Alan Feldman, currently president of McDonald's US operations, has been appointed to the new post of president and COO for the Americas region. This extends his area of responsibility to include Latin America, Canada and the Caribbean and a total of 12,520 restaurants.

He will be assisted by Michael Roberts, who has been promoted from one of five US divisional presidents to become president of McDonald's USA, filling Feldman's shoes.

Jim Skinner, president of McDonald's Europe, will see his role grow to include the Asia-Pacific region. Within his division, Charlie Bell moves from Asia-Pacific to Europe, while Claire Babrowski succeeds Bell in the Asia-Pacific area.

Closer to home, the Oak Brook, Illinois-based company has created the new post of president of new brands, which will be filled by Jeffrey B. Kindler, currently general counsel and in charge of the Boston market.

Cantalupo will be staying on in advisory capacity "for a while longer to work through this challenging business climate and [the] transition [of] our new leaders." The company has not yet named a successor, and it is likely that the head-hunters currently looking for a successor to replace outgoing CFO Michael Conley will now broaden their search to identify a new group president too.

One striking aspect of the announcement, which can be read in full here, is that the reorganisation involved internal staff alone. The company has been accused of parochialism in the past, with its reluctance to recruit new blood being widely questioned.

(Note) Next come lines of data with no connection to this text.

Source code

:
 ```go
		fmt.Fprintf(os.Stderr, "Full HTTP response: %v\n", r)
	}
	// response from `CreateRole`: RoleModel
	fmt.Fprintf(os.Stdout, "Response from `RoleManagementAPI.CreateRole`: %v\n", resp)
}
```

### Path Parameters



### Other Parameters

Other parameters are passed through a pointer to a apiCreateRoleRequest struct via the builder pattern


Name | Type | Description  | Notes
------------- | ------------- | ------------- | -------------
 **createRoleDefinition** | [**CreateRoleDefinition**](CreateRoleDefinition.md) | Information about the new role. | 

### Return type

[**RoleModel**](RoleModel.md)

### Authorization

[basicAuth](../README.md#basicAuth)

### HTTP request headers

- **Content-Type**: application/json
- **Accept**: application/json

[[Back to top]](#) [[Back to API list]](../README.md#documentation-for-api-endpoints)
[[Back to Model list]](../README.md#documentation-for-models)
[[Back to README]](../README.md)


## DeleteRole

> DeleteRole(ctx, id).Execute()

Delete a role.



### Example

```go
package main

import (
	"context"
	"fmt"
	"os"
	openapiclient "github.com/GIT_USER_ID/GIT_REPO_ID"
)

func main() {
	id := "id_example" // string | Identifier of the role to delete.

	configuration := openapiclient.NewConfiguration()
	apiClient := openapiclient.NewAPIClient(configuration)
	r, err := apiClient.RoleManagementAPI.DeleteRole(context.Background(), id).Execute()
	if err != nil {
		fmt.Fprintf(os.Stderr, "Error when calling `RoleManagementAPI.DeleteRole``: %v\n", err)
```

The group's stock price has been on the decline for several months as problems such as red meat diseases in Europe and sluggish financial markets held back consumer confidence in beef and stock market progress.

McDonald's staff can do very little about these difficulties beyond ensure its internal operations are as slick and effective as possible. CEO Jack Greenberg clearly feels the right competences and personal qualities are already in the company and the reorganisation should streamline them to best effect.